Soap Opera Digest and Soap Opera Weekly editorial director Lynn Leahey, who makes her living as an industry insider, was just as shocked. 

“These cancellations had been rumored for a few weeks, but the real stunner was that it was both of them,” Leahey told FOX411 hours after hearing the news about both shows being cancelled. “That was really hard to believe. Two is such a cut to the whole genre.”

The reality now, with only four soaps left out of a pool that used to include 20,  Leahey says, is that there is nowhere else for these actors and actresses to turn for work.

“There is a heightened anxiety,” she said. “If you are a serious actor and want to make a living in television it will be very difficult to live without these two shows.” 

When “All My Children” ends in September and “One Life to Live” next January, hundreds of salaried workers and thousands of freelancers will be out of work. ABC plans to replace the shows with reality programming, a genre that has become the bane of serious working actors’ existence.

“If you’re not an over-tanned guido who gets drunk and punches someone in the face where do you fit into television any more,” one soon-to-be fired soap actor told us. 

Morning talk show host and actress Kelly Ripa got her start on “All My Children” and met her husband Mark Consuelos on the series. Thursday afternoon Ripa compared the cancellation to losing a member of her family. 

"’All My Children' was more than a job.-- it was my family. It was there that I met my husband; it was there when my first two children were born; it was there where I met many of my life-long friends. It was the greatest training ground ever. I feel heart sick," Ripa said in a statement. 

Longtime cast member Susan Lucci has been with “All My Children” since 1970. For the past month she has been paraded around by the network touting the line that everything was fine and dandy.

"The rumors are not coming from ABC. I just have been very enthusiastically told how much they love my story line that I just begun working on, and I just was given my schedule into next year," the actress said earlier this month.

And yesterday, following the cancellation, she released the very diplomatic statement.

“It's been a fantastic journey," Lucci said in a statement Thursday. "I loved playing Erica Kane and working with [show creator] Agnes Nixon and all the incredible people involved with All My Children. I'm looking forward to all kinds of new and exciting opportunities."

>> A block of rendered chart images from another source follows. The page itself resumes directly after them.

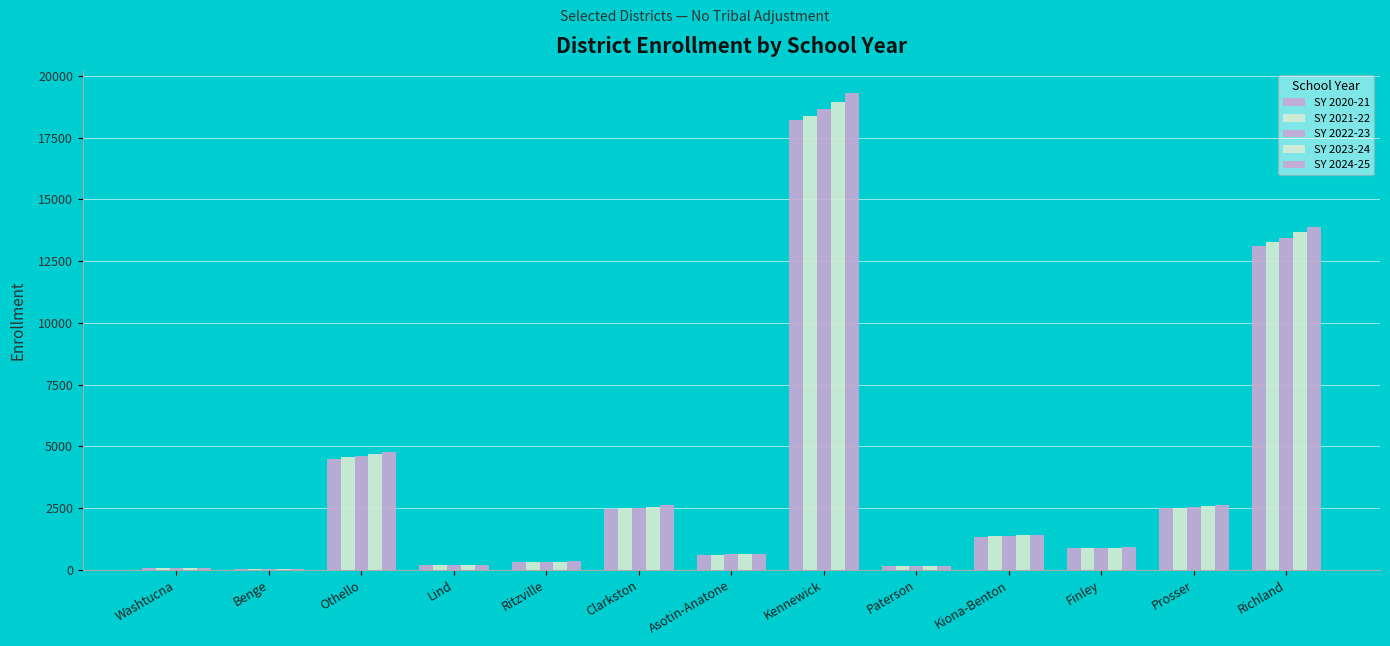

What is the smallest value displayed?

16.4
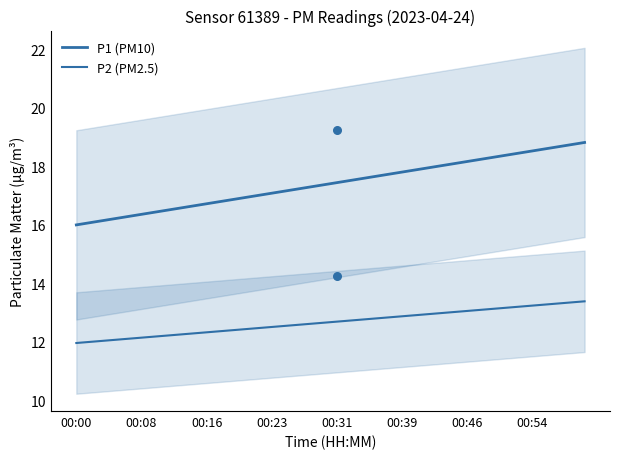

What are all the series names shown in the legend?

P1 (PM10), P2 (PM2.5)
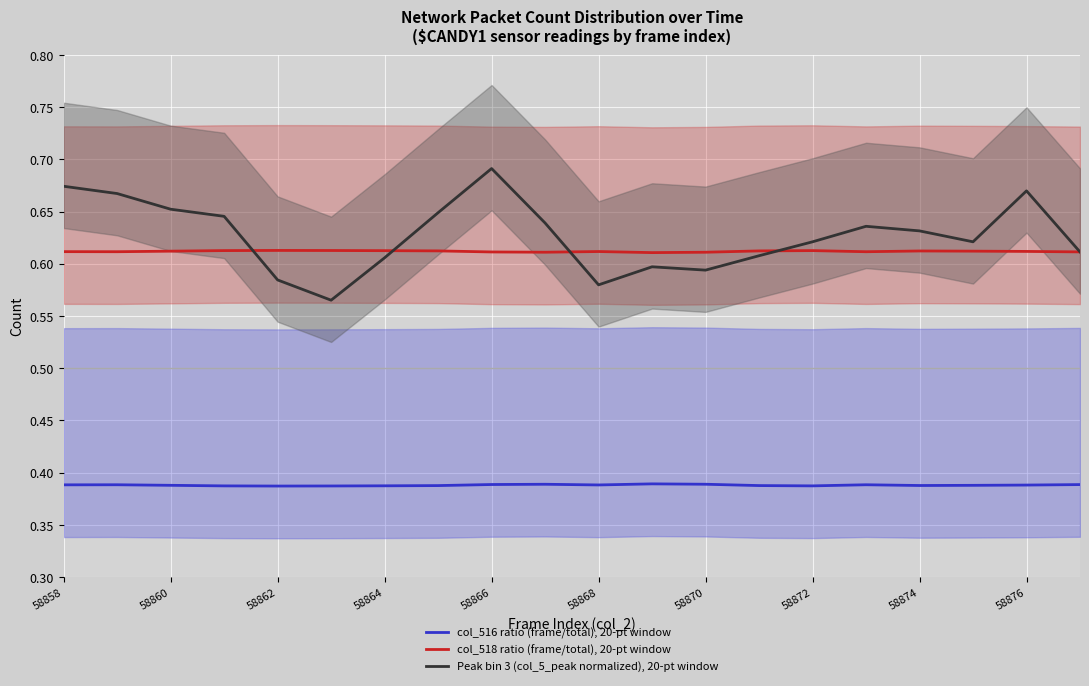

The col_518 ratio (frame/total), 20-pt window series shows 0.3 at 58860. True or false?

False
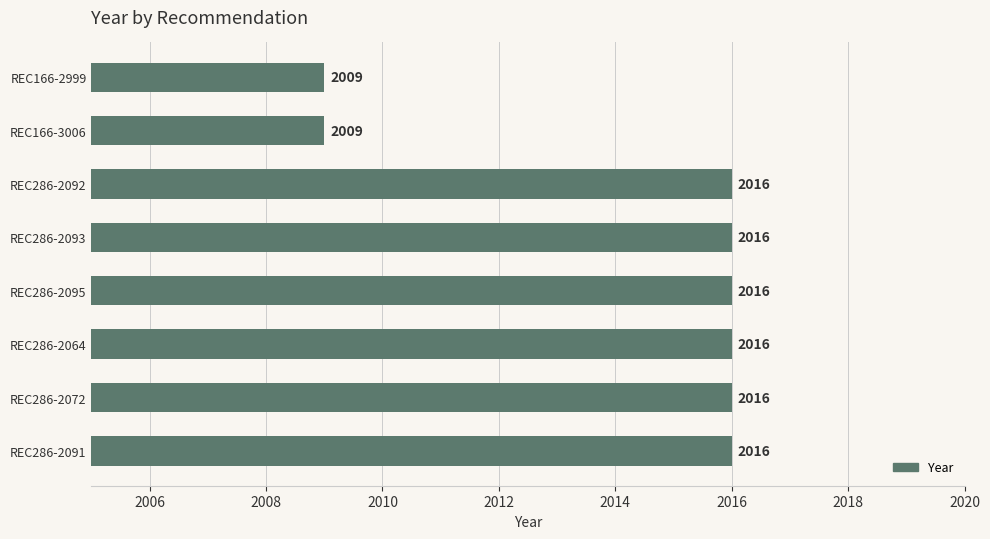

True or false: the data shows 2016 at REC286-2095.

True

But agents and managers in Hollywood say those opportunities are few and far between for actor’s below Lucci’s level of fame. These days, with the growth of reality television, evidenced by the show’s replacements of lower-cost reality shows as well as by the exodus of movie stars like Kiefer Sutherland, Christian Slater and Glenn Close into the kinds of roles long-held by television actors, opportunities for soap actors are few and far between.

“If you look at the deal Snooki just got on the ‘Jersey Shore,’ it is more lucrative to sign reality stars,” longtime Hollywood agent Jeff Danis, President of DPN Talent Agency in Beverly Hills, who has long had a stable of soap client, told FOX 411. “It is getting harder and harder in television for actors. The job possibilities for actors who are not big stars like Lucci is getting less and less.”